A minimal operational checklist for standing this up:

Pin pydantic and the Python runtime; record both in the audit snapshot metadata.
Run load_rules_from_config as a required CI gate on every policy PR.
Point the audit sink at WORM storage with a retention lock ≥ your SOX retention window.
Emit the structured policy_violation log to your SIEM, keyed by transaction_id.
Store policy_snapshot + audit_manifest per batch; verify replay in a nightly job.

Failure Modes & Edge Cases

The engine is deterministic, but the surrounding system fails in predictable ways. Design for these explicitly rather than discovering them in an audit.

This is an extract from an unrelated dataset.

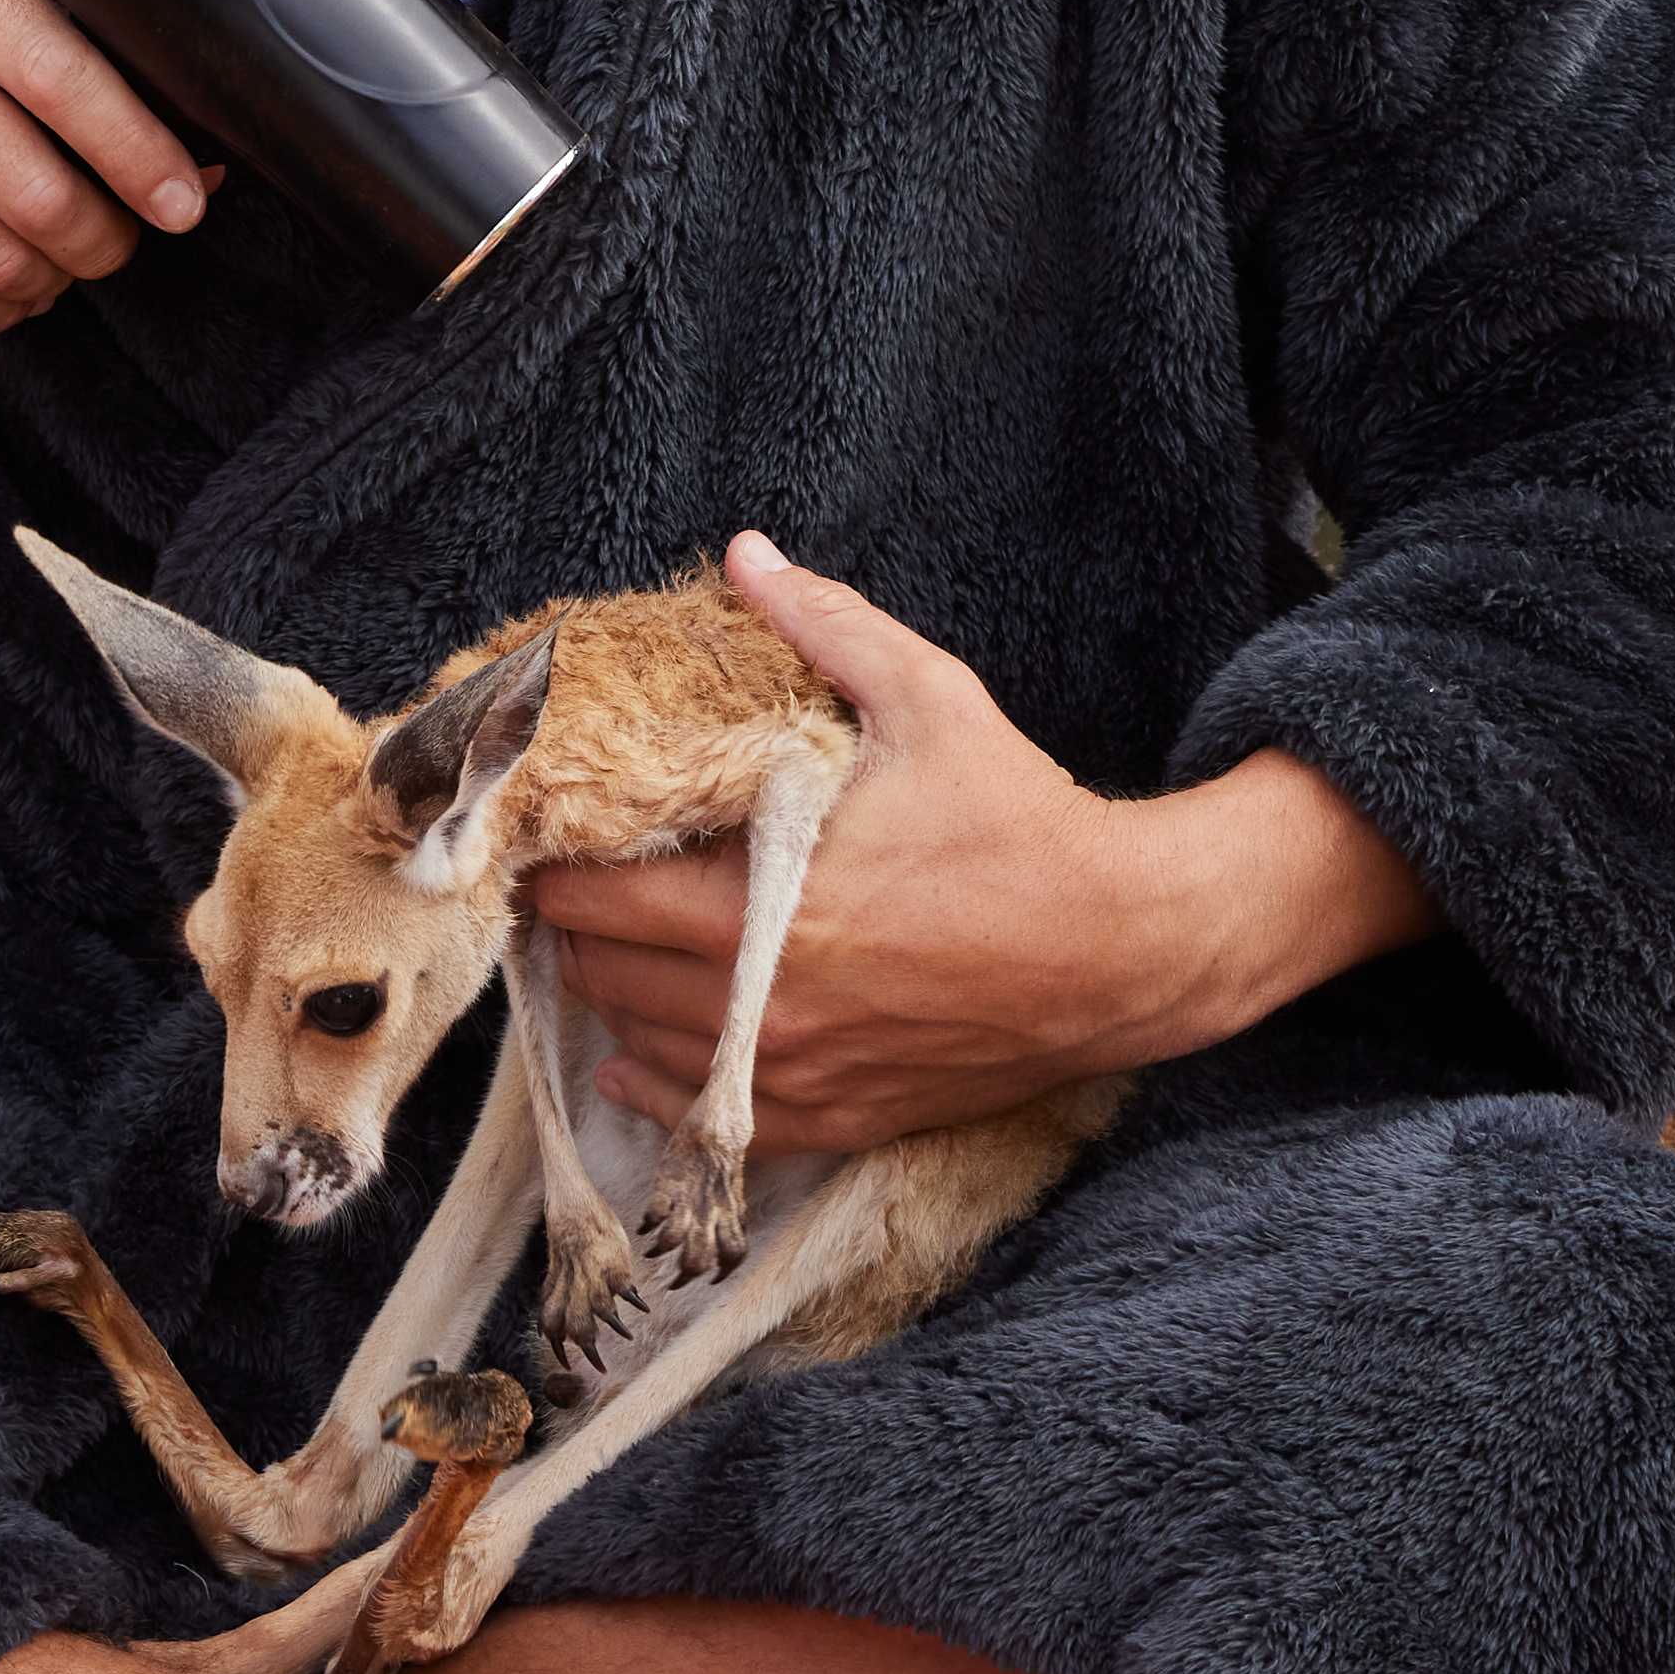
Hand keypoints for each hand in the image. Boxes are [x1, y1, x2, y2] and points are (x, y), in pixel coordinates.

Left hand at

Failure mode	Root cause	Mitigation
Silent auto-pass of new merchant	New MCC has no taxonomy mapping	Fallback returns `REVIEW_REQUIRED`, never `PASS`
Contradictory verdicts	Two equal-priority rules match one item	Stable `rule_id` tie-break; lint rule set for overlap in CI
Retroactive drift	Historical report re-run against new rules	Pin evaluation to `policy_snapshot` by `incurred_on` date
Non-reproducible manifest	Random `audit_id` or unsorted trail	Derive `audit_id` from content; `sort_keys=True` on hash
Timezone-skewed effective dates	`incurred_on` compared across TZs	Normalize all dates to a single TZ before ingestion
FX mismatch on limits	Item currency ≠ limit currency	Convert to a base currency upstream; store rate used
Float rounding divergence	Accumulated `float` error across hosts	Round `effective_limit` at emission; consider `Decimal` for money
Rule-set explosion	One flat rule per geo × role × category	Use context selectors (`None` = wildcard) instead of enumerating

The most expensive of these is retroactive drift, because it is invisible until an auditor asks for a point-in-time replay and the numbers no longer reconcile. The policy_snapshot discipline in the compliance section is the direct countermeasure. The most common is rule-set explosion: teams enumerate a rule for every combination of geography, role, and category, and the set becomes unmaintainable. The None-as-wildcard context selectors on PolicyRule exist precisely to keep the set small — write one broad rule and let a higher-priority specific rule override it only where needed.